Naomi Benaron talks about the resilience of the human spirit in her debut novel about the genocide in Rwanda, Running the Rift.

You’ve worked with Rwandan genocide survivors. What is your involvement in that community, and how did you research the novel?

I first worked with a genocide survivor in Tucson, got to know her, and then went to a genocide conference in Sacramento. There’s a wonderful man, Alexandre Kimenyi; I dedicated my book to him and his wife, Mathilde Mukantabana. Most of the genocide survivors I worked with, I met through them. I went to Rwanda in 2002 and felt very connected to the whole story—my mother lost most of her family in the Holocaust. I went back twice for research, and last June I went to the wedding of my unofficially adopted son there.

Your novel carries unlikely themes of acceptance and forgiveness. Are these messages you’ve heard from the genocide survivors?

Yes and no. A lot of the genocidaires feel a chilling unrepentance for what they’ve done. Mathilde’s parents were murdered; they’d never found the bodies. Then the killer confessed that he’d thrown the bodies in a latrine. Mathilde and her husband went back to Rwanda to that location. They were digging and digging, but didn’t find anything. Then the killer confessed, “I didn’t really throw them there. I just said that to get out of prison.” So there’s an undercurrent that it could happen again, that nothing has changed.

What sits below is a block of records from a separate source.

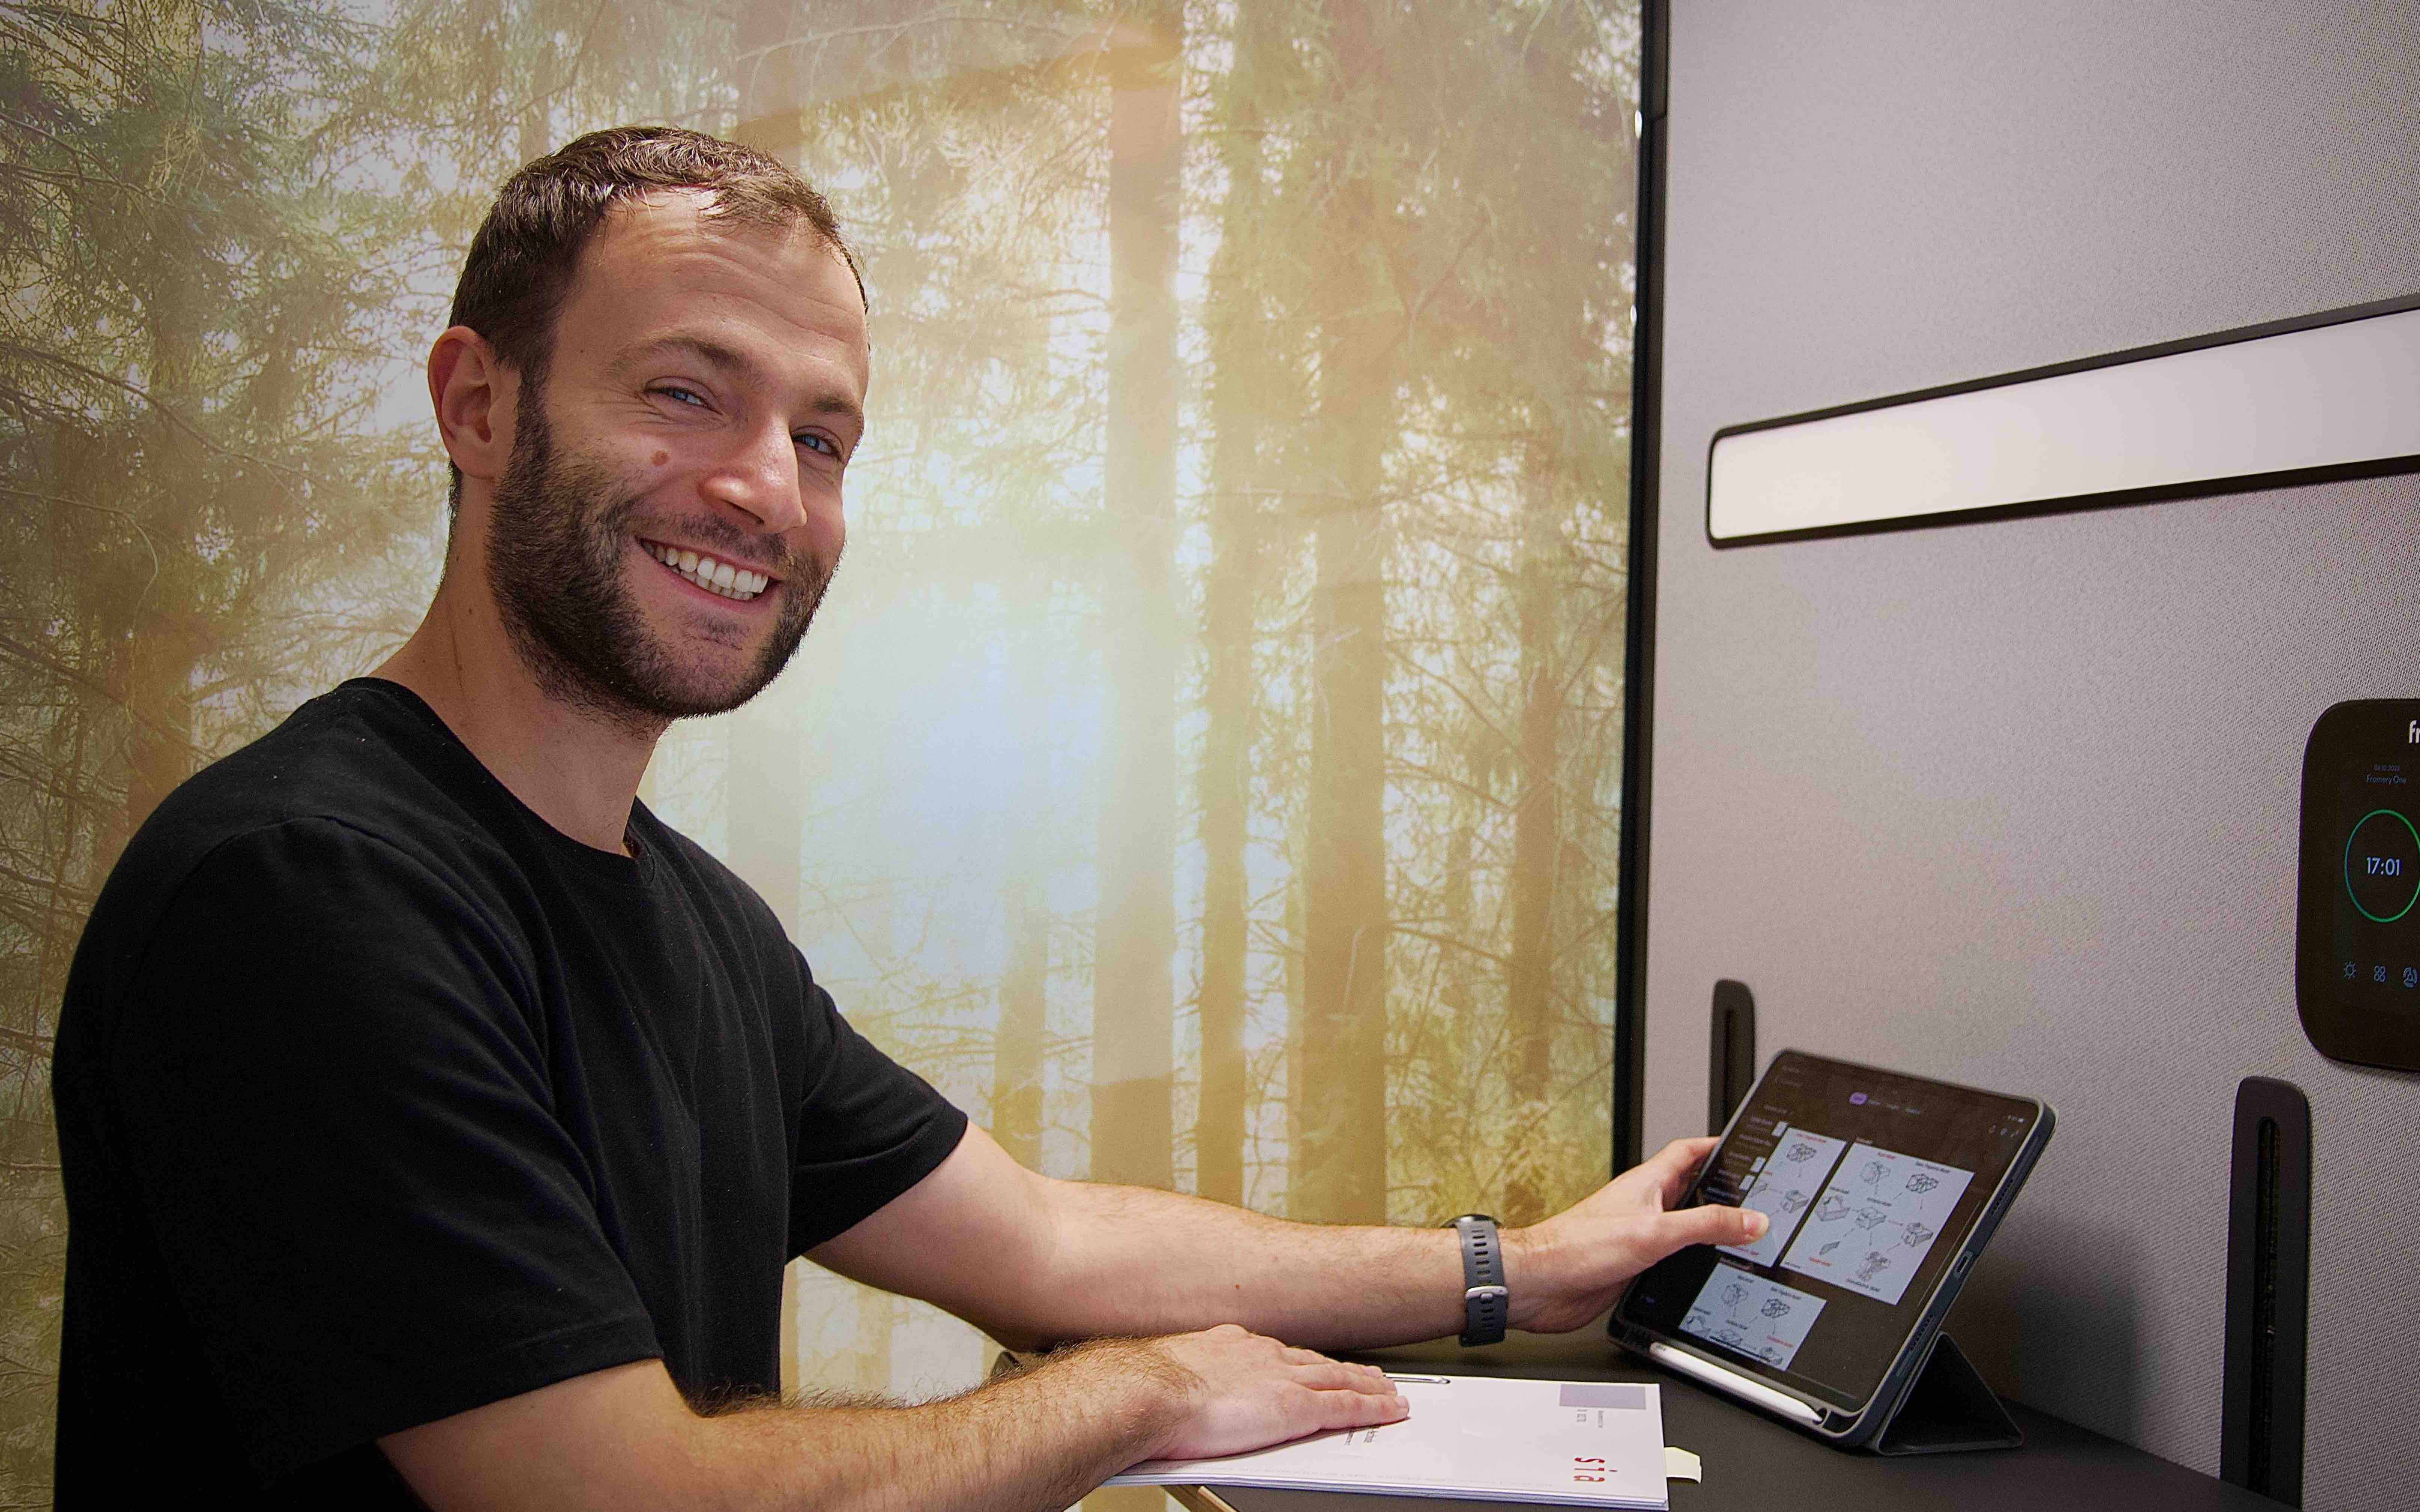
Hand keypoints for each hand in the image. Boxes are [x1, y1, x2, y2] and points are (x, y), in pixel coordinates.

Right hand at [1108, 1323, 1407, 1462]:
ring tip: (1389, 1392)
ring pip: (1341, 1380)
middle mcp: (1264, 1355)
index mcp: (1232, 1346)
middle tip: (1369, 1374)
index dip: (1304, 1361)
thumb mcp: (1173, 1371)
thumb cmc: (1148, 1388)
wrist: (1150, 1390)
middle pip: (1317, 1362)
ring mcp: (1284, 1378)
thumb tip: (1179, 1387)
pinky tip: (1391, 1410)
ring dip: (1368, 1386)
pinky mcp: (1297, 1406)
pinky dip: (1374, 1408)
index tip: (1314, 1365)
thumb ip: (1190, 1378)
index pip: (1280, 1353)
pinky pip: (1348, 1407)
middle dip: (1345, 1369)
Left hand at [1507, 1136, 1768, 1334]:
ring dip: (1707, 1229)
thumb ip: (1705, 1224)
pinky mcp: (1632, 1264)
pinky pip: (1671, 1256)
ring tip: (1741, 1235)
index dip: (1714, 1146)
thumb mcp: (1655, 1231)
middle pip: (1689, 1189)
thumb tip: (1751, 1218)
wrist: (1541, 1283)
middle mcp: (1643, 1207)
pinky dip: (1692, 1260)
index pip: (1687, 1153)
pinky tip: (1705, 1271)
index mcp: (1647, 1184)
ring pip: (1681, 1225)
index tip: (1741, 1144)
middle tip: (1753, 1195)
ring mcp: (1637, 1235)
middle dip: (1720, 1190)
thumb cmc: (1578, 1247)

But there have also been Hutu who have gone to their neighbors and said, “I’m sorry, please forgive me.” So in some instances, forgiveness has taken place.

One of your most complex characters is a genocidaire. He feels no remorse, but he has one relationship that, in a small way, redeems him.

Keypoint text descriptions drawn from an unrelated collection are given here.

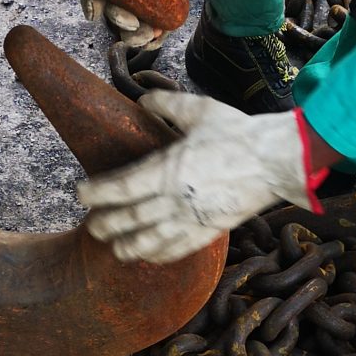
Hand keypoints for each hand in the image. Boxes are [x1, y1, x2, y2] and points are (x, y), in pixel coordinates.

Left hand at [77, 91, 314, 262]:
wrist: (275, 161)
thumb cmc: (238, 133)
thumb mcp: (199, 110)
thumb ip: (166, 105)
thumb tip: (142, 100)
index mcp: (167, 170)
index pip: (120, 188)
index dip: (96, 194)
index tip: (81, 194)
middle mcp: (174, 199)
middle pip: (128, 220)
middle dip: (105, 225)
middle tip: (92, 226)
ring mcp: (192, 219)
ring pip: (149, 242)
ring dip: (127, 247)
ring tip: (115, 248)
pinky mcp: (209, 231)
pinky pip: (177, 250)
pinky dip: (159, 255)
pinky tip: (148, 255)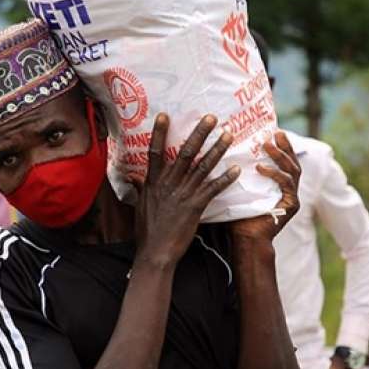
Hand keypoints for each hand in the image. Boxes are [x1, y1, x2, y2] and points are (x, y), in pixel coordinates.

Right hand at [131, 113, 238, 266]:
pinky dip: (225, 179)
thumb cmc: (147, 230)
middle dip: (200, 133)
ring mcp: (183, 194)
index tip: (165, 115)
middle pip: (186, 153)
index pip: (155, 151)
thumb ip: (140, 188)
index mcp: (153, 182)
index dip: (160, 133)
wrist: (156, 252)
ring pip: (203, 167)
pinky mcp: (196, 206)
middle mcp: (169, 184)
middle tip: (211, 118)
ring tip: (228, 136)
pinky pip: (213, 189)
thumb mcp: (140, 205)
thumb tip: (132, 176)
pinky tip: (235, 170)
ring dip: (217, 150)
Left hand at [229, 132, 300, 242]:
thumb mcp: (237, 189)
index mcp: (278, 185)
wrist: (244, 240)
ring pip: (292, 170)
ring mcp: (292, 197)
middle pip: (293, 162)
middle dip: (285, 146)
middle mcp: (288, 190)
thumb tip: (219, 151)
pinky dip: (275, 174)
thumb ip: (236, 173)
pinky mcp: (291, 205)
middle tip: (276, 133)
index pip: (284, 161)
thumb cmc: (237, 216)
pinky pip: (286, 184)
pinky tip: (261, 168)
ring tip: (267, 145)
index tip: (272, 130)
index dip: (281, 145)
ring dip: (280, 156)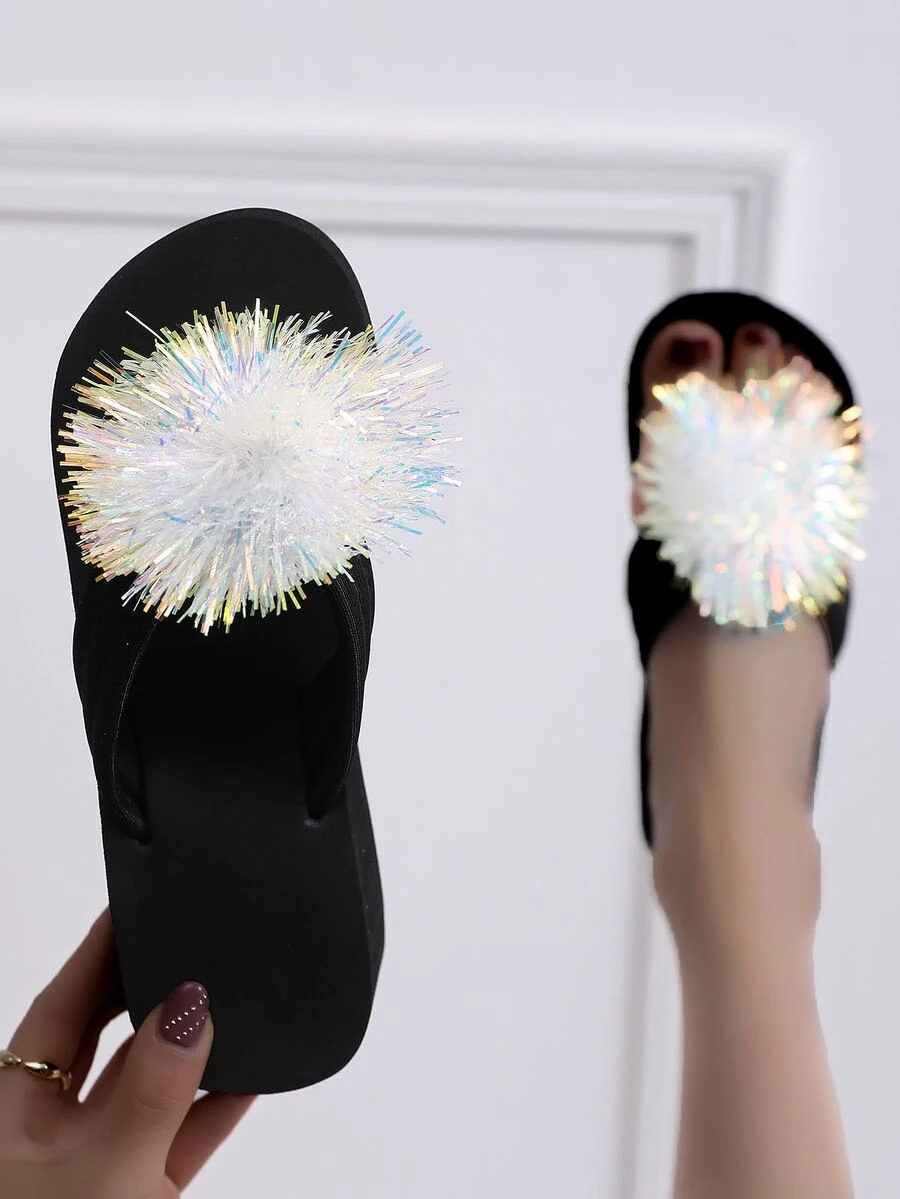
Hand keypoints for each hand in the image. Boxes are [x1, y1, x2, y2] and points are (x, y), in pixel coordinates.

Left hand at [0, 912, 253, 1196]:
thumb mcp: (109, 1166)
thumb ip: (153, 1088)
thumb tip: (189, 1004)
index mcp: (17, 1110)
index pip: (59, 1008)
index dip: (94, 953)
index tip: (132, 903)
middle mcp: (55, 1128)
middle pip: (103, 1035)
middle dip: (144, 986)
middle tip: (187, 937)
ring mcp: (99, 1159)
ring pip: (149, 1083)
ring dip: (191, 1047)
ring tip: (230, 998)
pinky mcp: (141, 1191)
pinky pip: (184, 1133)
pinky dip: (217, 1103)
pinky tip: (252, 1075)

What I was getting at with him is the complex history of believing what one is told. He truly believed that the Hutu were a superior people, that the Tutsi were trying to enslave them. This had come down to him through his education, his military training, the media. But he had a genuine love for the main character, Jean Patrick, and yes, that is what redeemed him.

It takes audacity for a writer to assume the perspective of another culture. Were you concerned about your role as an outsider?

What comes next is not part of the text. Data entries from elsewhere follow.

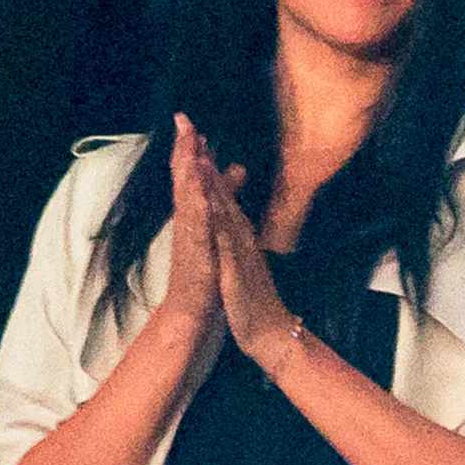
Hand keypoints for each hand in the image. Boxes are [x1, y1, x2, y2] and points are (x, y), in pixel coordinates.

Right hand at [160, 113, 221, 328]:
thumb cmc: (207, 274)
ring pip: (188, 195)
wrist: (192, 312)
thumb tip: (233, 172)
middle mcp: (189, 222)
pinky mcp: (198, 251)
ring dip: (187, 169)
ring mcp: (191, 235)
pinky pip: (197, 225)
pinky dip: (197, 204)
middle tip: (183, 119)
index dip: (190, 150)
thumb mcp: (218, 233)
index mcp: (195, 216)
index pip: (191, 177)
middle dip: (185, 149)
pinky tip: (199, 187)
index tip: (190, 124)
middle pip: (185, 179)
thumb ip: (222, 201)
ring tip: (187, 142)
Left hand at [198, 152, 298, 366]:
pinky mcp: (235, 272)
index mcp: (238, 236)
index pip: (221, 196)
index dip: (208, 168)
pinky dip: (218, 224)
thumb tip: (233, 217)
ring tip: (201, 158)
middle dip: (206, 164)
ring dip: (213, 186)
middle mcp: (240, 238)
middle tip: (193, 131)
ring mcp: (239, 253)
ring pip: (225, 214)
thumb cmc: (253, 299)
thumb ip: (239, 238)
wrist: (271, 332)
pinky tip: (211, 208)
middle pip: (222, 195)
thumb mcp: (244, 262)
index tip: (195, 139)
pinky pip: (226, 246)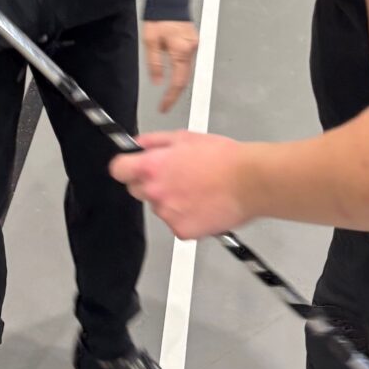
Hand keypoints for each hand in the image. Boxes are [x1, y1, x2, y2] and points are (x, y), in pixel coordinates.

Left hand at [110, 130, 247, 239]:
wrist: (249, 181)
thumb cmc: (223, 157)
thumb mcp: (185, 137)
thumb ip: (155, 140)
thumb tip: (138, 143)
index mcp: (152, 167)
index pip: (119, 170)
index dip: (126, 167)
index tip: (132, 167)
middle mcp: (156, 192)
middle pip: (137, 190)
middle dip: (150, 183)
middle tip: (176, 176)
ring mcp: (168, 214)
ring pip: (159, 207)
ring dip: (171, 201)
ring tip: (197, 190)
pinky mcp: (182, 231)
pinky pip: (176, 224)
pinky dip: (187, 217)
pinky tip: (203, 205)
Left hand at [143, 20, 198, 113]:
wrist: (169, 0)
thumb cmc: (160, 16)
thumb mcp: (150, 41)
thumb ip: (155, 63)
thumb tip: (158, 81)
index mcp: (181, 50)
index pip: (178, 81)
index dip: (171, 97)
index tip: (164, 107)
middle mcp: (191, 49)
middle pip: (185, 78)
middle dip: (176, 93)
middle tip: (165, 104)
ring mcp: (194, 45)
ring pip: (187, 70)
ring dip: (179, 82)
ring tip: (168, 94)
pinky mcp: (194, 42)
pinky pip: (188, 61)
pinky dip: (182, 71)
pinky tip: (175, 75)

Every day. There’s a wonderful tongue-in-cheek piece, Binyavanga Wainaina’s “How to Write about Africa,” about white people writing about Africa. I’ve kept that in the back of my mind as pitfalls to avoid. What has been important to me has been to present the culture with as much understanding, respect, and love as I could. My sister spent a year in Malawi. I started with a love of the continent from her.

You write vividly about running. Has running informed your writing?

I’m a triathlete. Running is when I do my best living and my best thinking. I love the discipline, pushing yourself to suffer as much as you can, because it leads to a form of redemption.

That sounds like writing.

It is like writing—but it’s easier because you can always get in some kind of run. With writing, sometimes you have to erase everything you wrote the day before.